É uma espécie de jogo do ovo e da galinha quando se trata de fornecer recursos adequados para os esportes femininos, acrescentou ela. Algumas nações financiam seus atletas e equipes com base no sucesso anterior, o que é difícil de conseguir sem financiamento. O ciclo continua.
“Tantos países lutam esta batalha: financiamos atletas de elite ou financiamos organizações de base?” Dr. Dichter disse. Apoiar atletas de elite pode resultar em mais atletas olímpicos; o dinheiro para organizações mais populares pode aumentar o número de atletas de elite em potencial. Financiar ambos, é claro, é raro.
“Se um país não forneceu recursos para um esporte”, disse Dichter, “é muito difícil se qualificar”.
Fundamentos dos Jogos Olímpicos de Verão
Números à parte, os homens ainda têm vantagem na competição pelos slots mais vantajosos para suas corridas, jogos e tempo de televisão.
Mesmo assim, a comissão organizadora continua a fazer gestos simbólicos que apontam para a igualdade.
Pela primeira vez, o COI encorajou cada país participante a nomear um homem e uma mulher para serem os porta-bandeiras na cerimônia de abertura. Para alguns, como China e Mongólia, isso significa que uma mulher será porta-bandeira pela primeira vez.
Os Jogos também incluirão a estreia de novos esportes: beisebol, softball, caratê, skate, escalada esportiva e surfe. Todos eles têm competições masculinas e femininas, canalizando novos tipos de talentos atléticos para as Olimpíadas. Mais eventos mistos – 18 no total – serão realizados, com destaque para os revezamentos de atletismo e natação. Haverá também um revezamento misto de triatlo, uma prova de duplas mistas no tênis de mesa e provas mistas de judô, arco e flecha e tiro.

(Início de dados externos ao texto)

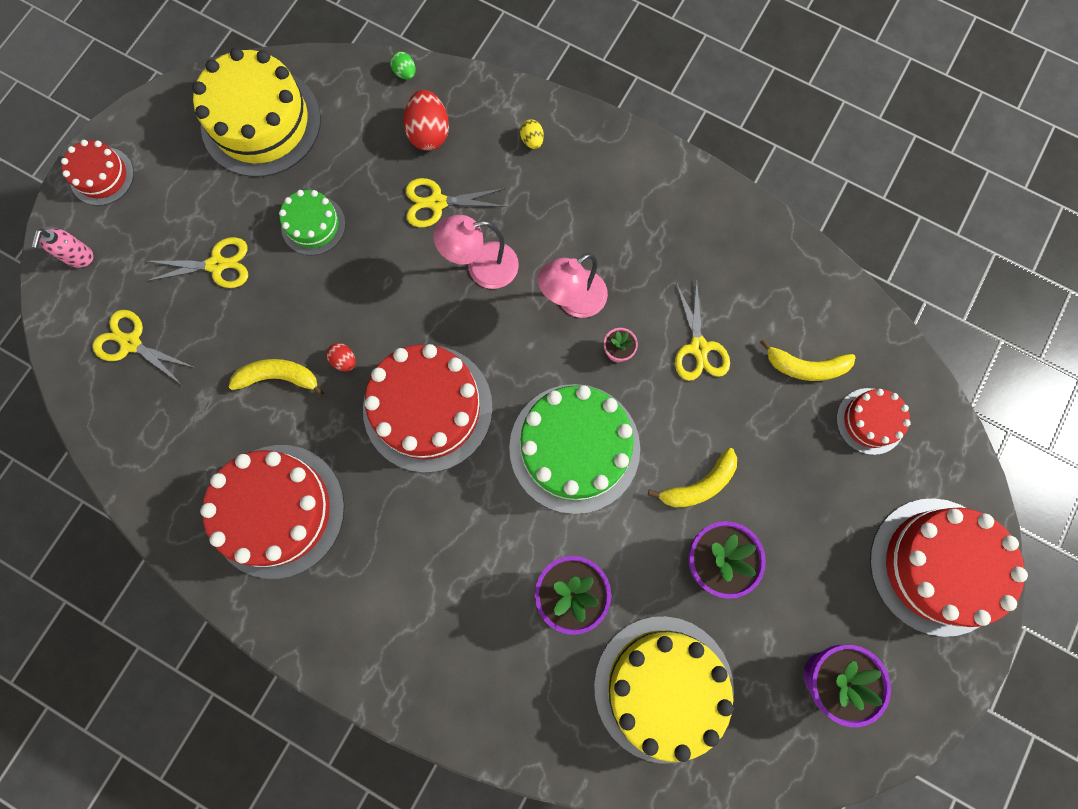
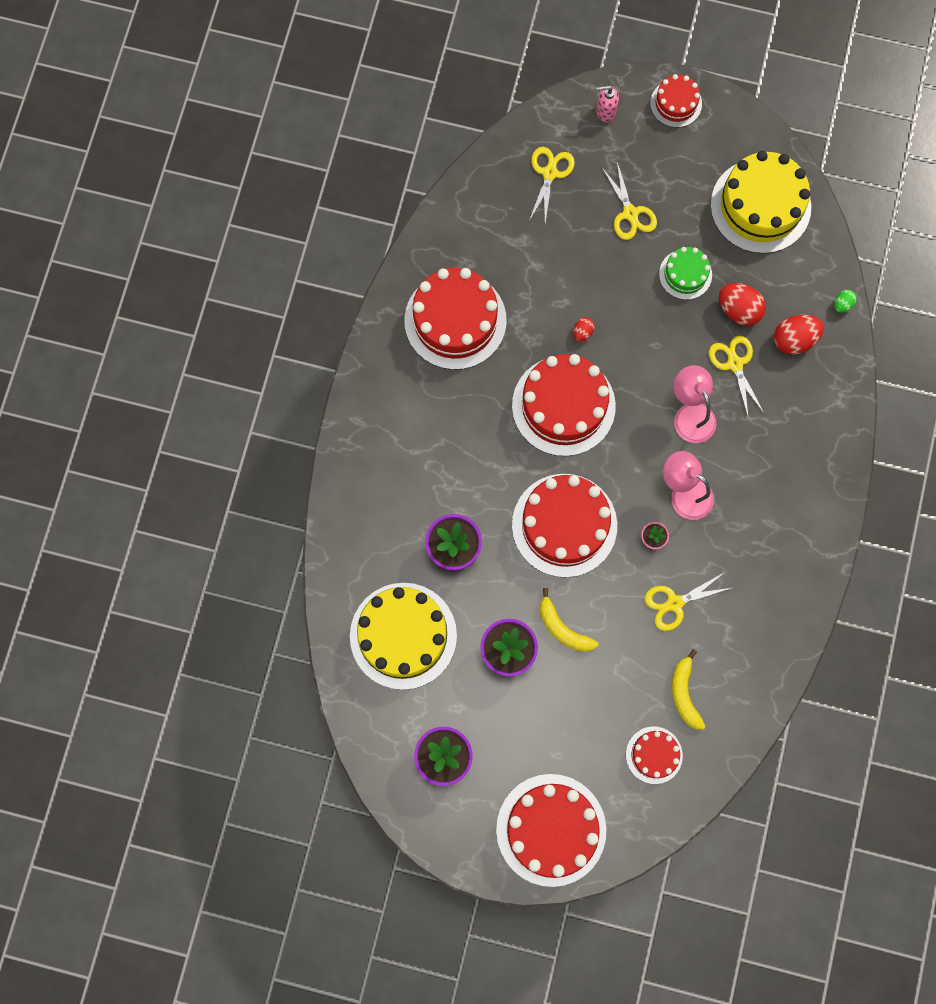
camera: 75 degrees right, 0 degrees up
(279, 377) = (555, 288): yellow banana -> none
(375, 180) = (738, 310): none -> red egg
(532, 140) = (814, 424): yellow egg -> none
(574, 448) = (564, 525): green cake -> red cake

Mesmo assim, alguns eventos continuam a excluir mulheres. O decatlo olímpico – uma série de 10 provas de atletismo – é apenas para homens. Jordan Gray, recordista norte-americano do decatlo feminino em atletismo mundial, lidera uma campanha para que o evento seja adicionado aos Jogos a tempo de 2024. O Caminhada atlética de 50 quilômetros também é oferecido como um evento olímpico apenas para homens.
Apesar e por tudo isso, as maiores estrelas dos Jogos podem ser as mulheres. Duas delas são Katie Ledecky e Simone Biles, medalhistas e favoritos dos fãs.
“A piada aqui é que você vê mulheres em alguns países – principalmente brancos, países ocidentalizados – realmente superando seus companheiros de equipe, apesar do fato de que recebem menos recursos, menos apoio, menos viabilidade, menos qualquer outra coisa”, disse LaVoi.
“Apesar disso, eles ainda estão superando os homens”, acrescentou ela, apontando para o poder de estrela duradouro de atletas femininas como Biles. “Isso é incrível.”